Wednesday, January 07, 2009
Fossils Never Run Away, But
No one asks fossils if they want to be collected.
In fact, it seems they do not. They hold fast to the rock
as if clutching the rock, pulling away from hammers
and picks and cleaning brushes. Fossils seem to cry out,
their stolid silence itself begging, “Sanctuary!”
But sanctuary is never granted. Hammers fall,
picks bite into surrounding rock. Fossils are chipped out,
wrenched from the ground where they’d passed
    thousands, millions of years.
No one asks fossils if they want to be collected.
They’re itemized.
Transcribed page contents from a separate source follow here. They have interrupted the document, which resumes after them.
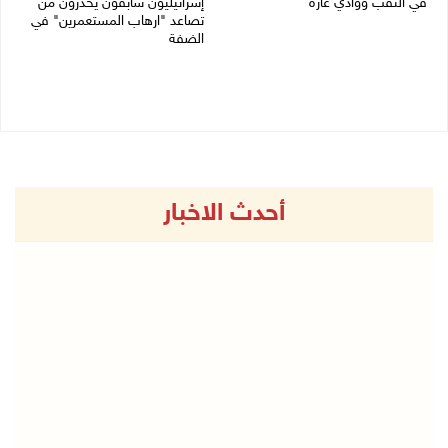
في النقب ووادي عارة
إسرائيليون سابقون يحذرون من
تصاعد "ارهاب المستعمرين" في
27/07/2026 12:39 م
الضفة
27/07/2026 11:19 ص
أحدث الاخبار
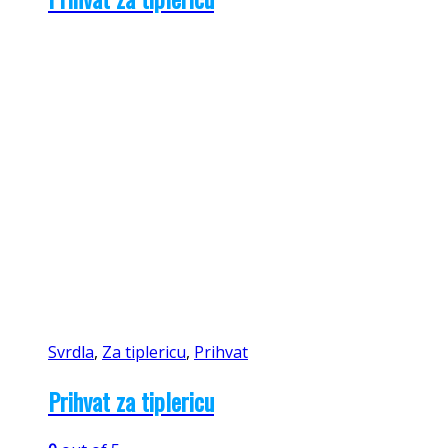
Svrdla
,
Za tiplericu
,
Prihvat
Prihvat za tiplericu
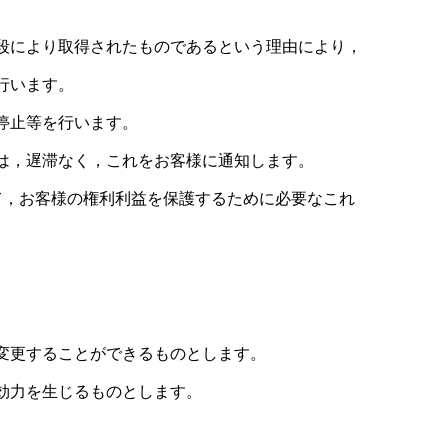
段により取得されたものであるという理由により，
行います。
停止等を行います。
は，遅滞なく，これをお客様に通知します。
て，お客様の権利利益を保護するために必要なこれ
変更することができるものとします。
効力を生じるものとします。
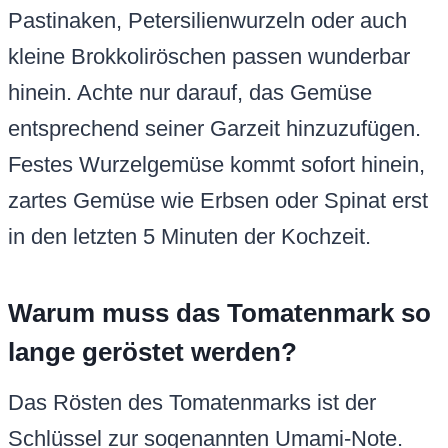
Pastinaken, Petersilienwurzeln oder auch
kleine Brokkoliröschen passen wunderbar
hinein. Achte nur darauf, das Gemüse
entsprechend seiner Garzeit hinzuzufügen.
Festes Wurzelgemüse kommt sofort hinein,
zartes Gemüse wie Erbsen oder Spinat erst
in den letzten 5 Minuten der Kochzeit.
Warum muss das Tomatenmark so
lange geröstet werden?
Das Rösten des Tomatenmarks ist der
Schlüssel zur sogenannten Umami-Note.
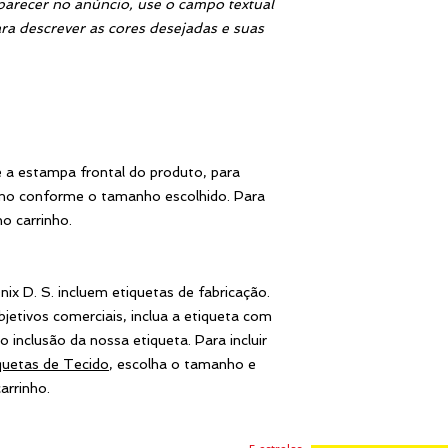
estampa para colorir
arecer no anúncio, use o campo textual
estampa ainda pode
ra descrever as cores desejadas e suas
logotipo, redes soc
quiser incluir.
PARA SEU NEGÓC
As sacolas, assim c
acima se tornam ót
profissionais, empr
 a estampa frontal do produto, para
especialmente, se li
imo conforme o tamanho escolhido. Para
Fabricantes de produ
o carrinho.
artesanato, Profiss
e personagens infan
Supermercados, Sho
ix D. S. incluem etiquetas de fabricação.
alguns desses exemp
jetivos comerciais, inclua a etiqueta com
o inclusão da nossa etiqueta. Para incluir
quetas de Tecido
, escolha o tamanho e
arrinho.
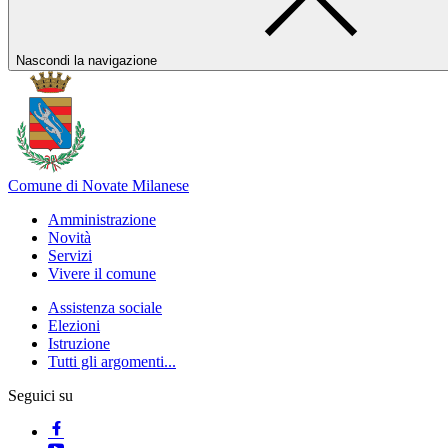
Nascondi la navigazione
Comune di Novate Milanese
Amministrazione
Novità
Servizi
Vivere il comune
Assistenza sociale
Elezioni
Istruzione
Tutti gli argomenti...
Seguici su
Counted. Catalogued. Studied. Displayed.
They become parts of our world. They were parts of the world.
No passionate young men and women will set them free,
return them to what people call the natural world,
restore them, wild stone, fragments of the wild, to the wild.
The wild is still there, the uncollected collection.
Are we looters? Does the wild want back what we’ve taken?
It’s safe in museums. There isn’t much erosion
turning something living turned into stone into dust.
There’s something like immortality in museums.
The museum-state. And no change-of-state forever.
The museum is the wild as the wild never is.
Arrested. Stopped. Defined. Ordered. Arranged. Unchanging.
When no one’s looking fossils never run away, but
no one asks fossils if they want to be collected.